Pnina Cohen werd doodgeschoten. Shimon Sasson over de verjaging van Joden uit Aden, Jemen

serie Uittocht #6

“De handel zat bij de Adense Joden in het bloed”, zo vertelt de 90-jarige Shimon Sasson aan filmmaker Marcel Prins.

In Aden was je onderdeel van een religieuze orde of je zat in de handel. Mijn vader werkte in de handel. Ook wij waren natuurlijk religieus, zoals alle Adense Joden, maar wel wat liberaler.

Marcel Prins interviewde voorjaar 2022 Shimon Sasson in Israël over de gebeurtenissen die leidden tot het einde van de Joodse gemeenschap in Aden, toen onderdeel van het Britse rijk, nu Jemen. Jona van der Schelde werkte het interview uit tot dit verhaal over de aliyah van Shimon en zijn familie.

Mijn vader zou eigenlijk met de dochter van de rabbijn trouwen maar die vond hem niet religieus genoeg. Toen is hij met mijn moeder getrouwd, uit de rijke Shabtai familie, en hij kon via zijn schoonfamilie werken op de markt voor mijn oom Menachem Shabtai.

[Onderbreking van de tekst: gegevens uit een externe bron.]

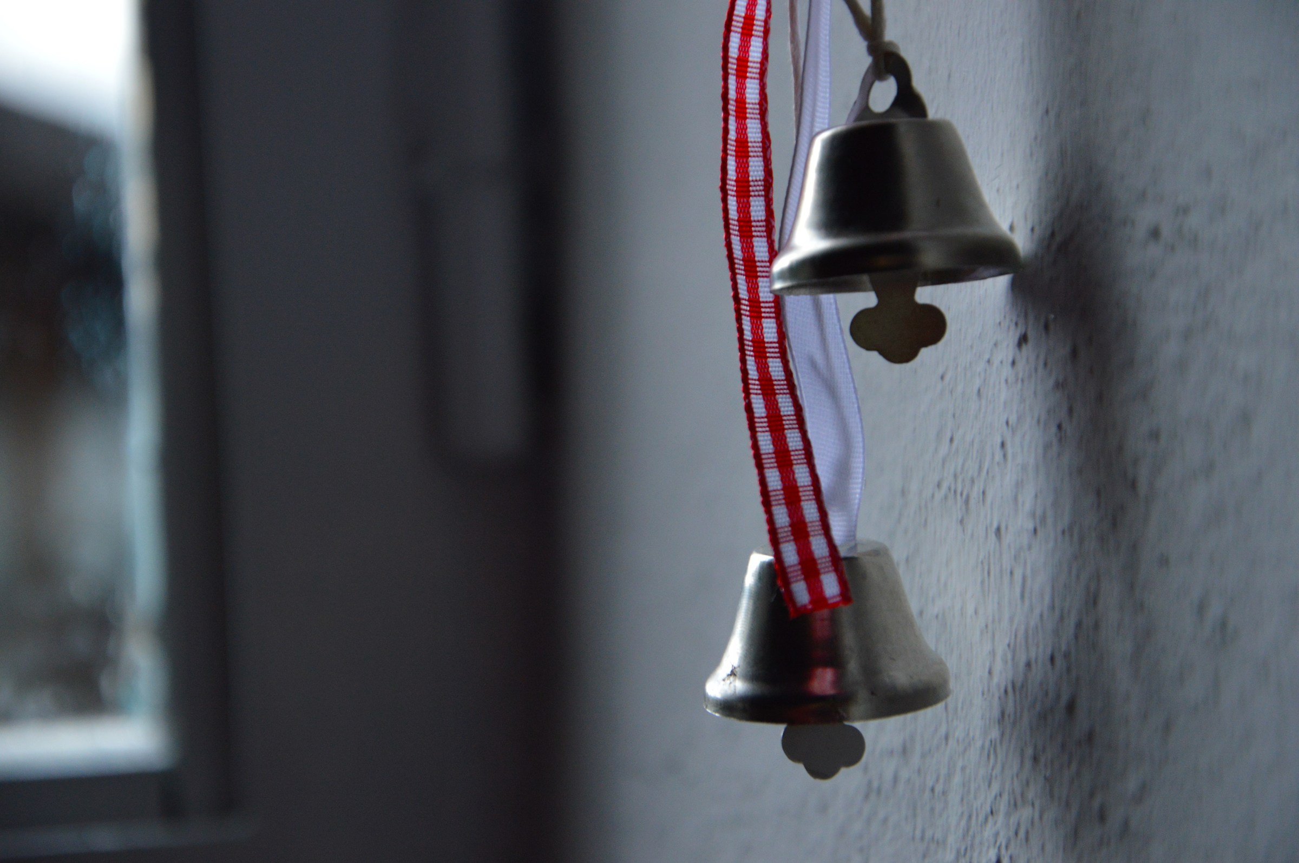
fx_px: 5677
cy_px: 432
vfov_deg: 8.7
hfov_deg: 13.1
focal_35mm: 158
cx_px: 650
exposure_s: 1/100
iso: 800
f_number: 5.6
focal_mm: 105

Thuis waren we met zijn achten en we hadden het goed. Mijn vader spaarde niet, hij was een levensgenieter, maar ook een ernstige, gelovige man en strenge vader zijn. Ik lag regelmatig in de clinch met hem omdat ik zijn strengheid niet accepteerde en kreeg regelmatig klappen.

Shimon Sasson als jongeman en op 90-jarige leeftijd

Ik was een onrustig kind, nogal rebels. Toen ik in de puberteit zat sloot ik me aan bij de Zionistische pioniersbeweging. Ongeveer de helft van de Joodse jongeren in Aden was lid. Streng religieuze families protesteerden tegen de activiteiten van de beweging, die gemengd was voor de jeugd – meisjes en jongens samen. Waarschijnlijk was dat de aanleiding voor mij om erbij te gaan. Ik groeide op met de beginselen van de beweging en leerde er ook goed Hebreeuws te spreken. 

Multiculturele stad

Aden was een interessante, multiculturele stad. Het ligt aan de haven en zodoende woonden er verschillende volkeren die allemaal veelal in de handel zaten. Er waren Arabieren, Somali’s, Perzen en ook Hindoes. De Joodse handelaren waren intellectuelen en hadden relaties over de hele wereld¹. Ze importeerden goederen uit Europa of het Verre Oosten. Met de Hindoes waren er goede banden; we konden in hun vegetarische winkels eten kopen dat zeker koosjer was en sommigen van hen woonden ook met ons in de Joodse wijk. 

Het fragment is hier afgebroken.